I don't think any post-doc I know or have ever met would describe their life/work as relaxed. The post-docs that want independent labs have to work extremely hard. I'm getting the impression that you're trying to say that it might be easier (~more relaxed) to do a MD+ fellowship (I assume you mean post-doc) than to do MD/PhD. I might contend that it would be just the opposite, as an MD only, I imagine you'd have even more to prove during your post-doc and would have to catch up on publications etc to be as competitive as your MD/PhD colleagues.

Just my two cents.
Sorry I meant more relaxed in comparison to residency. I've heard horror stories about women pregnant in residency.

I come from a state where there are virtually no MDs or MD/PhDs doing research so please feel free to expand on all of this as I'm ridiculously clueless.

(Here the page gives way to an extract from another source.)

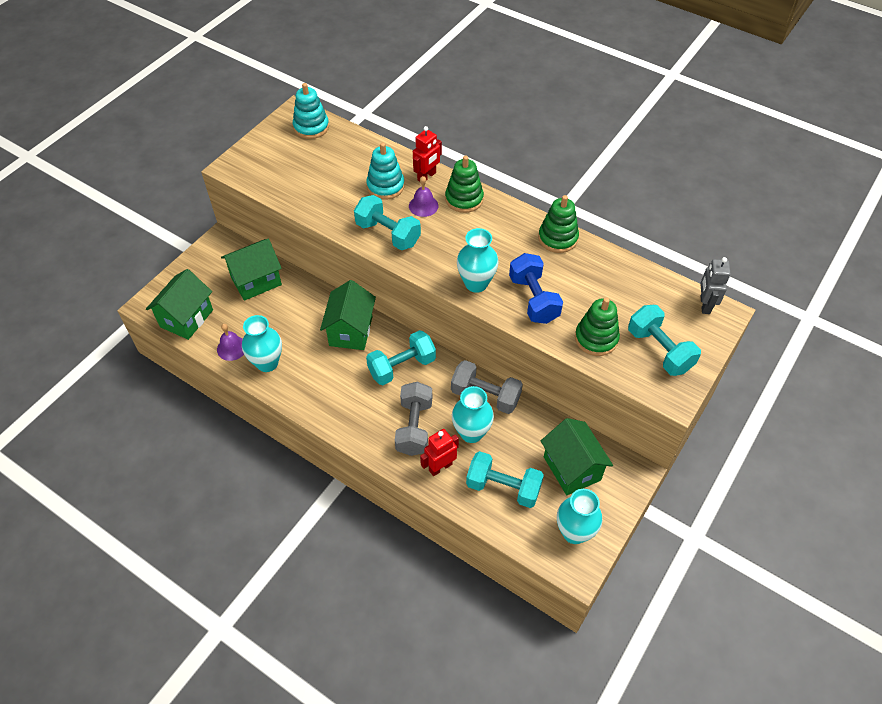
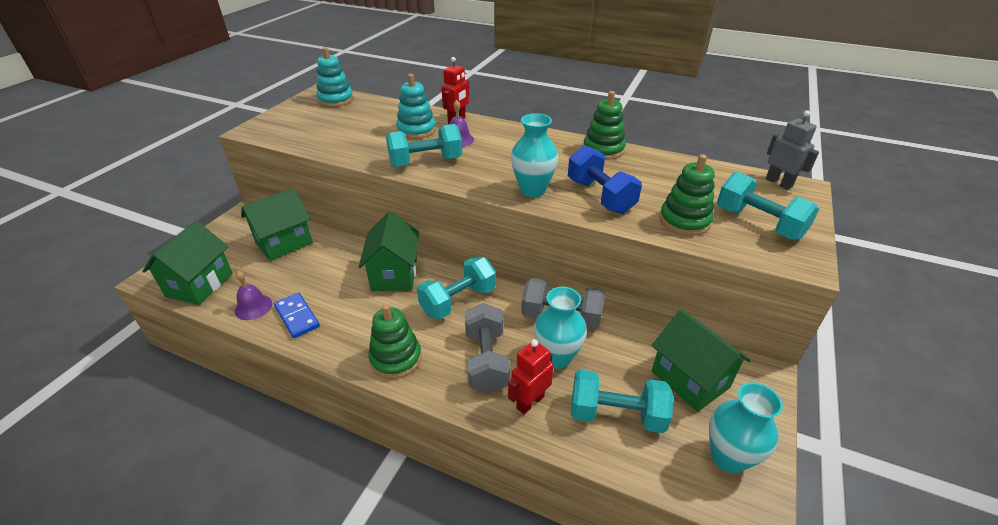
camera: 10 degrees left, 15 degrees down
turquoise vase [242,315,282,372] -> blue domino [274,292,320,338]
turquoise dumbbell [354,195,421,250] -> turquoise dumbbell turned 45 degrees counterclockwise [386,124,462,167]
green stacking toy [445,156,484,213] -> green stacking toy moved to [368,304,422,379]
grey robot [700,257,731,314] -> grey robot turned 150 degrees clockwise [766,110,819,190]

I actually know quite a few PhDs that had kids during their training and/or post doc periods. Granted it's super long hours in the lab and a lot of hours writing your thesis, but some how they've all done it. I guess people have also done this during residency but I've been extremely advised against it.

So with the whole MD/post doc how does that all work? Do you get out of medical school, do residency, then do the post doc?
 
For clarification, I'm interested in bench top research. Not so much clinical.
 
This is basically the whole point of the ABIM Research Pathway. Plenty of people have done this as MDs and established themselves as independent investigators (and plenty have not). All of the caveats of the current funding environment and other issues in academia of course still apply whether you have a PhD or not.
This is exactly what I was thinking about. Thank you!!